NEWTOWN, Conn. (CNN) – Monday marks exactly three years since a heavily armed man entered an elementary school in Newtown, Connecticut, and opened fire on children and teachers.
20 children and six adults were killed. Since the shooting, Newtown’s Police Chief has pushed for changes to gun manufacturing in the United States.
They are on the battlefields, in the cities, and in the hands of law enforcement across America.
Firearms, millions of them. Guns in the United States are a $13.5-billion a year industry with 26% of all guns bought by America’s military and 38% bought by federal, state & local law enforcement and civilians. That’s 64% of total sales.
Using that kind of buying power as leverage could be key to forcing gun makers to make safer guns, says Newtown, Connecticut Police Chief Michael Kehoe.

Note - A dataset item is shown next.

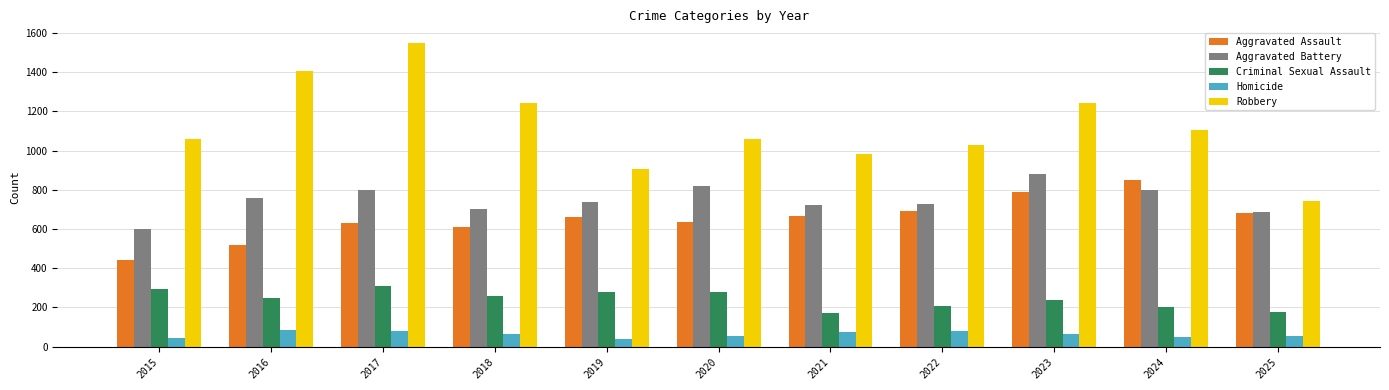

At which category does the chart reach its peak across all series?

2017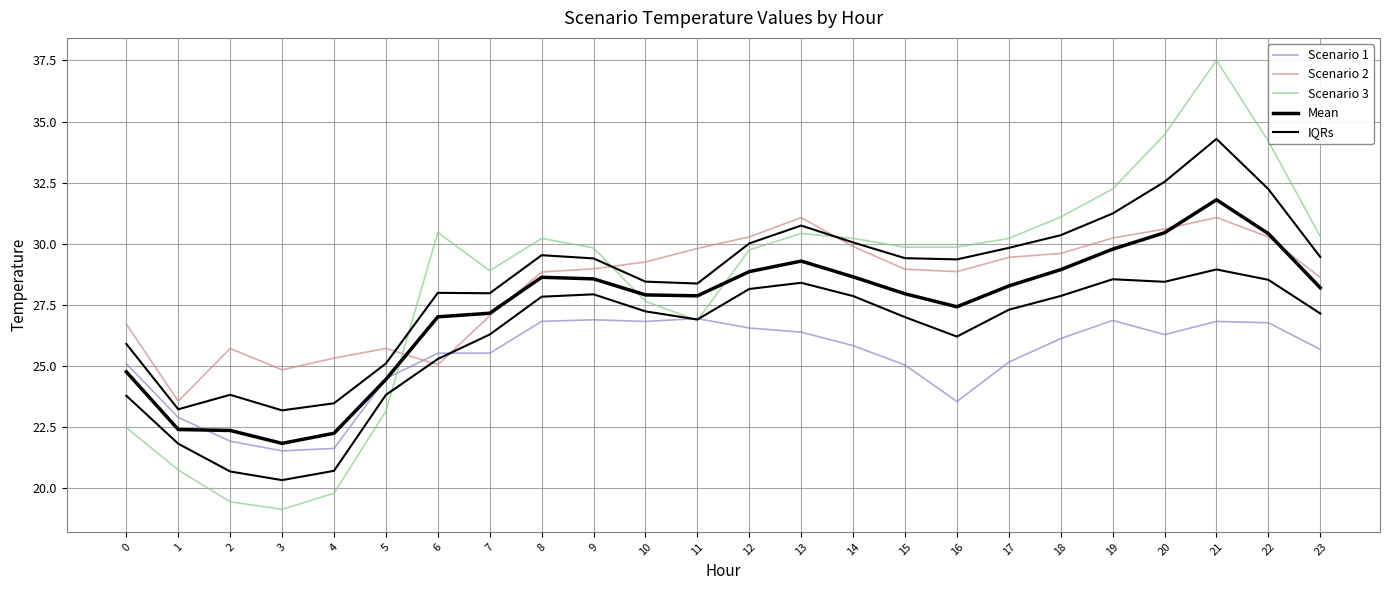

At 19, list the series in order from largest to smallest.

Scenario 3, Scenario 2, Mean, IQRs, Scenario 1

“I think if we can have that message sent to those who have a voice, like police chiefs, I think that we could start that conversation and shift that needle in a positive direction,” said Kehoe.
If Kehoe looks familiar, it’s because he was Police Chief when the sandy hook shootings happened in 2012. 20 children, and six beloved educators- gunned down inside their elementary school: a tragedy that turned into a powerful soul-searching debate on gun control.
“Everybody said it. If you couldn’t make changes after Sandy Hook, when could you make changes? So we said, listen, you’ve got to take another approach. And this seemed to be a common sense approach,” said Kehoe.
The approach he’s talking about was created by the campaign “do not stand idly by,” leveraging tax dollars used for law enforcement & military purchases to force gun makers to make safer guns, through things like smart technology.
“We cannot be satisfied with the status quo on the amount of deaths we have with guns each year,” said Kehoe.
In October, Kehoe tried to persuade others to join him, traveling to IACP, the largest Police Chief’s conference in the nation, where gun makers like Smith & Wesson and Sig Sauer show-off their latest products.
Of thousands attending, Kehoe says, only a handful of chiefs seemed interested in the idea of leveraging their gun buying power.
CNN asked, “Why do you think there is push back?”
“Because there is a fear. Maybe it is unfounded. That we are going to take away guns as opposed to just, listen, being smarter about what we are doing and how we manufacture guns,” said Kehoe.
We contacted several Police Chiefs who said the idea was unlikely to make a dent because police need the latest firearms when going up against criminals.
Still, Kehoe, who is retiring after 37 years in policing, is not giving up. And says America has to start somewhere.
“I think we have to come together. I think that’s going to be the significant changes, rather than just trying to separate the haves and the have nots,” said Kehoe.
Changes, he hopes, that could unify all sides and ultimately make a dent in ending gun violence.